Stored data entries:
☆ ☆ ☆ ☆

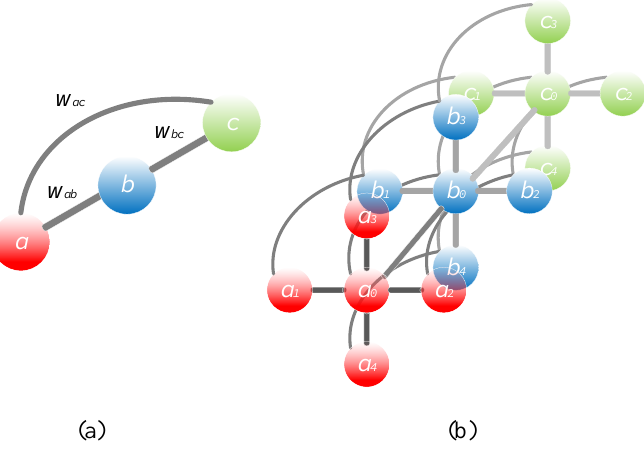
Figure 2. Example of connectivity on graph model. ( a ) Fully connected on three spectral bands. ( b ) Fully connected on four spatial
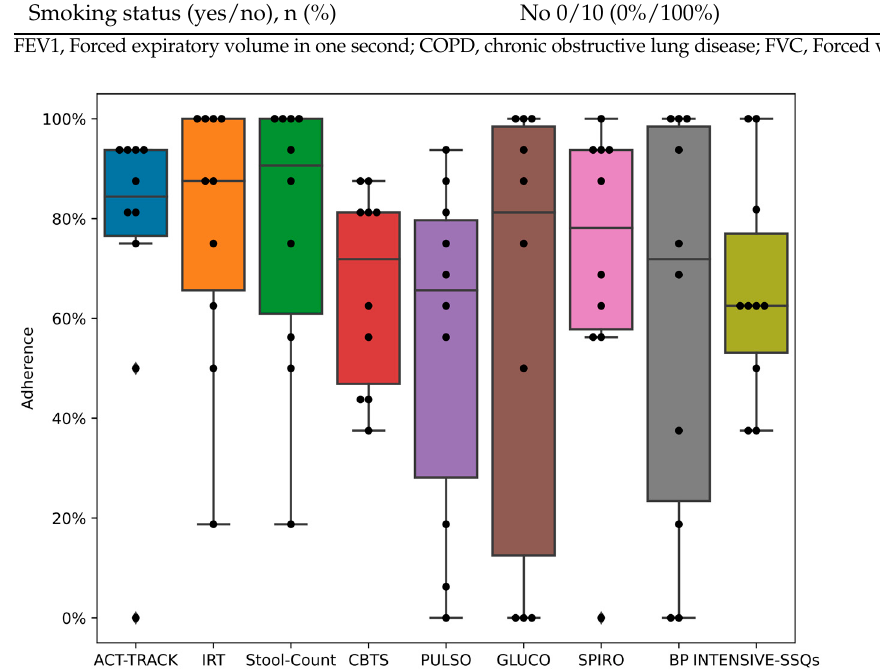
Figure 4. Adherence to monitoring modalities heatmap for both monitoring periods combined (the 1st and 2nd vaccination) for the whole study population. Green ‐ color fields indicate very high ad ‐ herence, yellow fields indicate moderate adherence and brown fields indicate low adherence. On the x ‐ axis, the days after vaccination are presented for intensive monitoring phase, i.e., the first 8 days, while the y ‐ axis corresponds to modalities. Adherence to INTENSIVE ‐ SSQs means that all questions were answered. Abbreviations: PULSO: PULSOoximeter; CBTS: Core Body Temperature Sensor; ACT ‐ TRACK: ACTivity ‐ TRACKer; IRT: InfraRed Thermometer; INTENSIVE ‐ SSQs: Inten ‐ sive Symptom and Sign Questionnaires; SPIRO: SPIROmeter; BP: Blood Pressure; GLUC: GLU ‐ COmeter. Most symptoms and signs of health and disease were transferred via the COVIDA desk GSM connection to the study team daily. The symptom frequency and e ‐ health mon ‐ itoring parameters are summarized in Figure 5. The most frequent symptoms after two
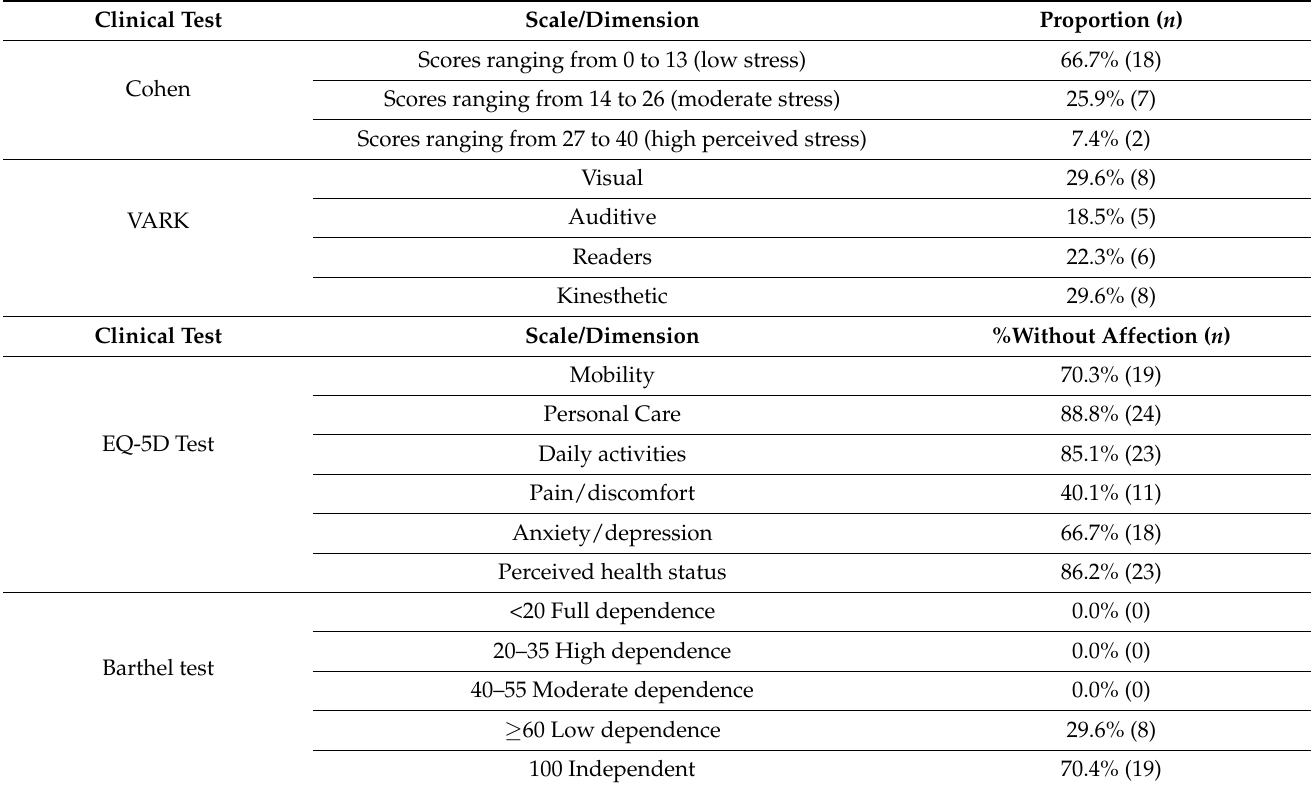
Table 2. Results from the clinical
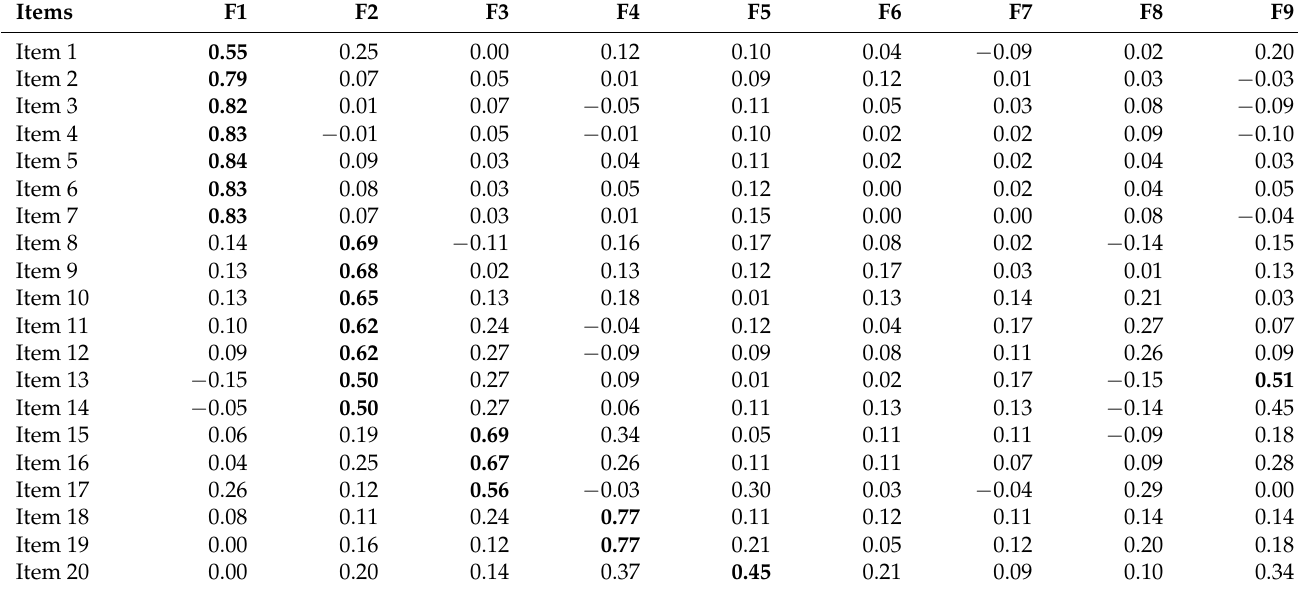
Table 3. Exploratory factor analysis for the factors structure of the GSCS-Chinese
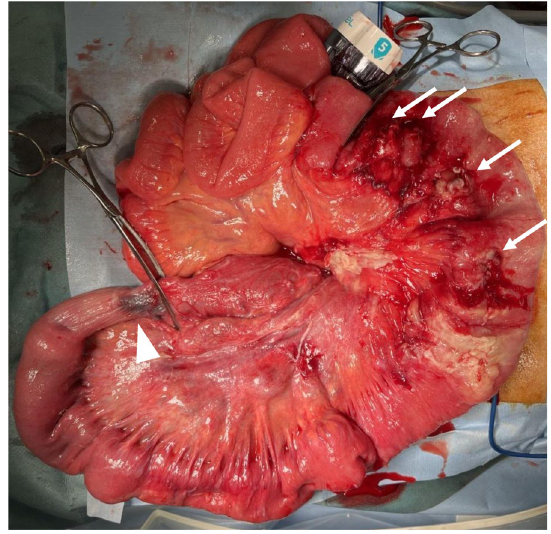
Fig. 4 Intraoperative findings after reducing intussusception. The tattoo around the polyp was located on the oral side of the intussuscepted segment (closed triangle) and multiple perforations were on the anal side (white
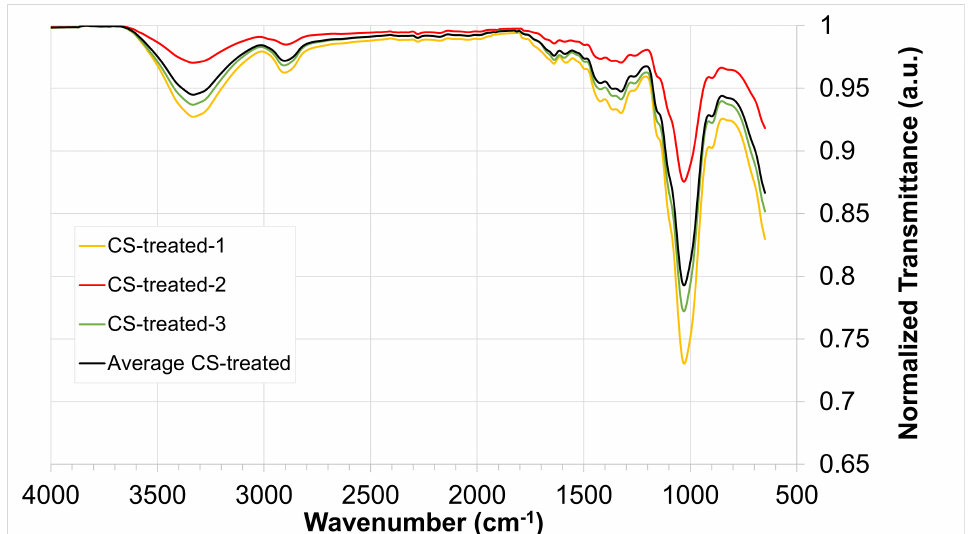
Figure 2. FTIR profiles of corn stover pretreated with recovered solution from CO 2 absorption column. Samples presented were ran in triplicates and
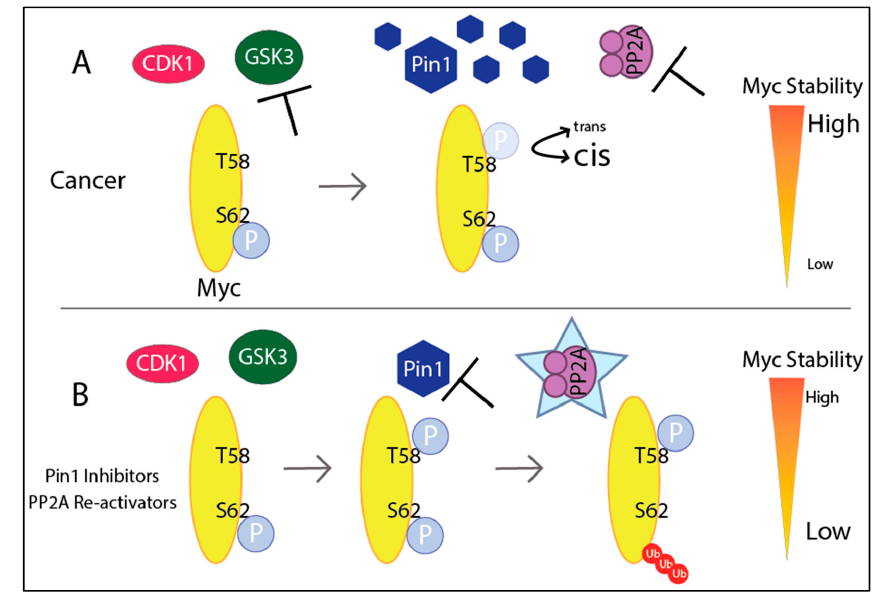
Figure 5. Disrupting Myc stability: ( A ) In cancer, PI3K signaling inactivates GSK3, preventing phosphorylation of T58 Myc. Pin1 overexpression keeps Myc in the cis -confirmation, preventing PP2A trans -specific enzyme from binding to Myc. Furthermore, PP2A is inactivated in several cancers, and therefore S62 remains phosphorylated. All of this leads to high Myc stability. ( B ) Inhibition of PI3K allows for GSK3 to phosphorylate T58 on Myc, which is required for degradation. Pin1 inhibitors and PP2A activators allow for PP2A to recognize and remove the phosphorylation of S62, leading to low stability and Myc’s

☆ ☆ ☆ ☆

Could you copy every record exactly, without the pictures?

TASK RESPONSE:
Figure 2. Example of connectivity on graph model. ( a ) Fully connected on three spectral bands. ( b ) Fully connected on four spatial
Figure 4. Adherence to monitoring modalities heatmap for both monitoring periods combined (the 1st and 2nd vaccination) for the whole study population. Green ‐ color fields indicate very high ad ‐ herence, yellow fields indicate moderate adherence and brown fields indicate low adherence. On the x ‐ axis, the days after vaccination are presented for intensive monitoring phase, i.e., the first 8 days, while the y ‐ axis corresponds to modalities. Adherence to INTENSIVE ‐ SSQs means that all questions were answered. Abbreviations: PULSO: PULSOoximeter; CBTS: Core Body Temperature Sensor; ACT ‐ TRACK: ACTivity ‐ TRACKer; IRT: InfraRed Thermometer; INTENSIVE ‐ SSQs: Inten ‐ sive Symptom and Sign Questionnaires; SPIRO: SPIROmeter; BP: Blood Pressure; GLUC: GLU ‐ COmeter. Most symptoms and signs of health and disease were transferred via the COVIDA desk GSM connection to the study team daily. The symptom frequency and e ‐ health mon ‐ itoring parameters are summarized in Figure 5. The most frequent symptoms after two
Table 2. Results from the clinical
Table 3. Exploratory factor analysis for the factors structure of the GSCS-Chinese
Fig. 4 Intraoperative findings after reducing intussusception. The tattoo around the polyp was located on the oral side of the intussuscepted segment (closed triangle) and multiple perforations were on the anal side (white
Figure 2. FTIR profiles of corn stover pretreated with recovered solution from CO 2 absorption column. Samples presented were ran in triplicates and
Figure 5. Disrupting Myc stability: ( A ) In cancer, PI3K signaling inactivates GSK3, preventing phosphorylation of T58 Myc. Pin1 overexpression keeps Myc in the cis -confirmation, preventing PP2A trans -specific enzyme from binding to Myc. Furthermore, PP2A is inactivated in several cancers, and therefore S62 remains phosphorylated. All of this leads to high Myc stability. ( B ) Inhibition of PI3K allows for GSK3 to phosphorylate T58 on Myc, which is required for degradation. Pin1 inhibitors and PP2A activators allow for PP2A to recognize and remove the phosphorylation of S62, leading to low stability and Myc’s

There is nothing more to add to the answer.